→ Source text
***
Good Morning Friends,
Today I would like to briefly talk about an article that appeared in the Feburary 8, 2010 issue of New York magazine. The article is either called The Myth of the Gifted Child, as it appears on the cover; or it is called The Junior Meritocracy, as it appears on the inside. I hate when they do that! In any event, the article was written by Jennifer Senior.
The blurb on the front cover reads: "If a four-year-old aces an intelligence test, she is often set for life. Trouble is that test is worthless." That is the point of the article, and let me say, that this article possesses personal meaning for me, but not in the way you might think.
It seems that almost every prestigious private school and selective public school in New York City requires standardized exams of some kind for admission into kindergarten. Yes, friends, kindergarten! Indeed, some schools giving such tests "... so much weight that they won't even consider applicants who score below the top 3 percent." and "... if a child manages to vault over it," [this threshold] "and in turn gets into one of these selective schools, it can set him or her on a successful glide path for life (p.28)."
***
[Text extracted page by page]
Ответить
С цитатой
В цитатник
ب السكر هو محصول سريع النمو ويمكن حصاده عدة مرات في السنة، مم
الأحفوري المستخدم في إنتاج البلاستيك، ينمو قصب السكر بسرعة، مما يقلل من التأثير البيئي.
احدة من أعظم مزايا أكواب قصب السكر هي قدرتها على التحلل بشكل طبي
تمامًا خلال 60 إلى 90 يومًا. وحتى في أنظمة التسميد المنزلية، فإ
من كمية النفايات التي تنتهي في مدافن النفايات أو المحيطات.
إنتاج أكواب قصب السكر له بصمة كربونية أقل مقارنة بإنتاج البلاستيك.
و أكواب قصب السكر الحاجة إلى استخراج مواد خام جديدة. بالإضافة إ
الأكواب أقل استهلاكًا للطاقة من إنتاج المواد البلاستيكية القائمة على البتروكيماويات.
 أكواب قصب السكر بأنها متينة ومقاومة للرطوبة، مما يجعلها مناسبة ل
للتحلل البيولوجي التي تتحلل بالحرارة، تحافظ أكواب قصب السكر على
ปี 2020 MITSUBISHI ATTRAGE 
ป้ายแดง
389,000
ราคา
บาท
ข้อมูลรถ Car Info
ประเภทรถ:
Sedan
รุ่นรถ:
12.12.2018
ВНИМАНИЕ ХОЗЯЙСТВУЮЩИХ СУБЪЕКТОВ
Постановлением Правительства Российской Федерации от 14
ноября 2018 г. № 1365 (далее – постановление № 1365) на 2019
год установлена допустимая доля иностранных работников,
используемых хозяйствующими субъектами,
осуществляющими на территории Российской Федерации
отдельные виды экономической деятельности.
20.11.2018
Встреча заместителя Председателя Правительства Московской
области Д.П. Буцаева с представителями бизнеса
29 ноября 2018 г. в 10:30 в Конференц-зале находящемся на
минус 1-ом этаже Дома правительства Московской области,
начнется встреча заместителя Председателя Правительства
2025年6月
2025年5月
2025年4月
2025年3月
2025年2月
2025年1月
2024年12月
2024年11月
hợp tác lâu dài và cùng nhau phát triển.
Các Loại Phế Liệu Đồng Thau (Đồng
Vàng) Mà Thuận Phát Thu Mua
***
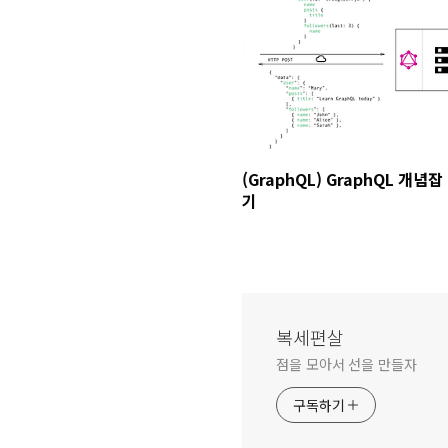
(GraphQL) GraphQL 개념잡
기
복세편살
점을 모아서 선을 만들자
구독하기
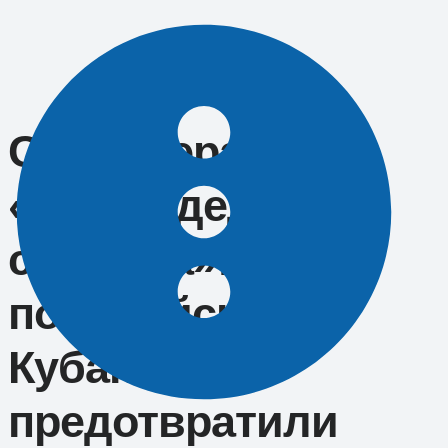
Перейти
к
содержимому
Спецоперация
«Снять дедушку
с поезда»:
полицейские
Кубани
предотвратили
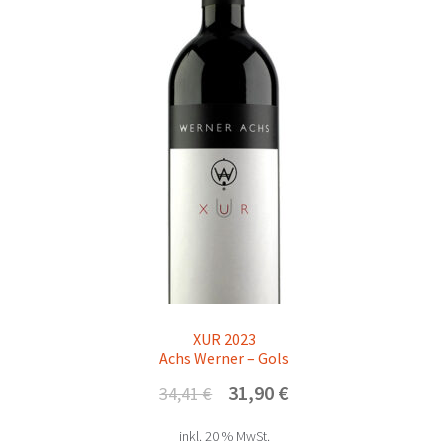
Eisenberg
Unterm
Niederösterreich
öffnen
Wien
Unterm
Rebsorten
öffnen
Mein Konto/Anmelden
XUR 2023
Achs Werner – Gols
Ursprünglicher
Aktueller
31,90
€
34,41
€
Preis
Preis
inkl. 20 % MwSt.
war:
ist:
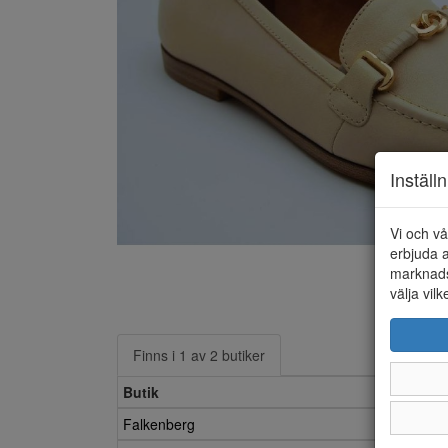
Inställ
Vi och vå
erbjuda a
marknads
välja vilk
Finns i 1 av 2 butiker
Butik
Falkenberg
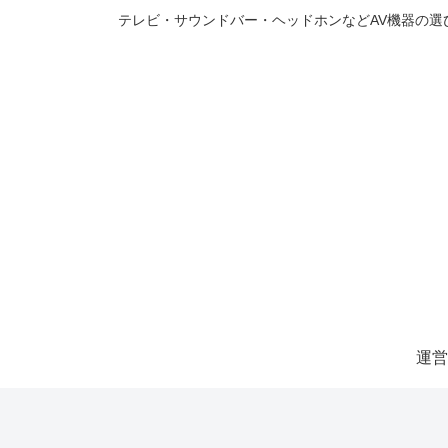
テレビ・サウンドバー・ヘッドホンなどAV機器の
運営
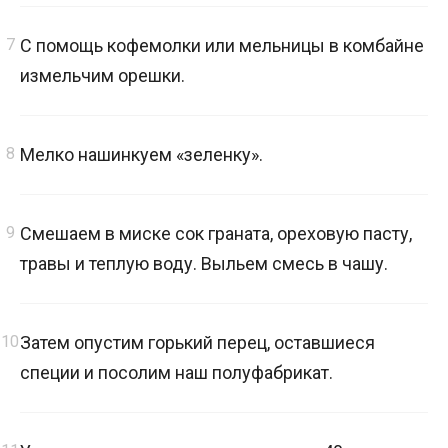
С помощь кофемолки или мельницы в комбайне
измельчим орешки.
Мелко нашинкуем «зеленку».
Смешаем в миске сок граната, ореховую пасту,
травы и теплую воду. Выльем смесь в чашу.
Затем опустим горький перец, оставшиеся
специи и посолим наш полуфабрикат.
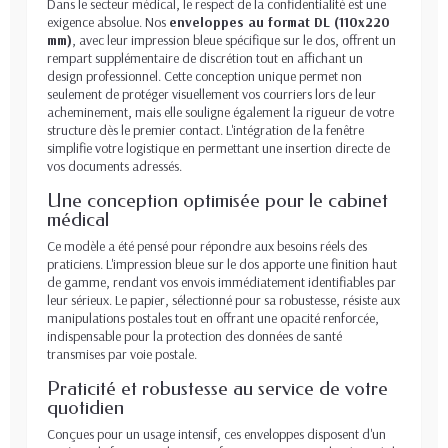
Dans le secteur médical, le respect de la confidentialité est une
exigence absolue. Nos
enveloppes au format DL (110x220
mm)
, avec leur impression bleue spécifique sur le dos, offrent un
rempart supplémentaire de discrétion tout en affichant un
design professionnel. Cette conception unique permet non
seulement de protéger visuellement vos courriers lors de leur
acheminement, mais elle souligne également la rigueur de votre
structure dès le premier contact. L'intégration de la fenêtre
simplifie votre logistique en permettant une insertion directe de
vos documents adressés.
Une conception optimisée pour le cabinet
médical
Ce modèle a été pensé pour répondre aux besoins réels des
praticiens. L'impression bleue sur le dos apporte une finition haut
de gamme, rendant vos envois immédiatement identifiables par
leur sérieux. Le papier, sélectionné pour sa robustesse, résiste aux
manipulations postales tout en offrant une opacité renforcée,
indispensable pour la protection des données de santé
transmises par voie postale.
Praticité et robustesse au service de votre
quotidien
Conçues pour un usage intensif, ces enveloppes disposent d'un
***
→ Parts of the exercise
1. Reproduce the stretch of the post on the gifted-child magazine article from "The blurb on" through "you might think.".
2. Pull out every line of the entries that contains the word "votre".

→ Answers by item number
1.
The blurb on the front cover reads: "If a four-year-old aces an intelligence test, she is often set for life. Trouble is that test is worthless." That is the point of the article, and let me say, that this article possesses personal meaning for me, but not in the way you might think.

2.
acheminement, mais elle souligne également la rigueur de votre
simplifie votre logistique en permettant une insertion directe de
Praticité et robustesse au service de votre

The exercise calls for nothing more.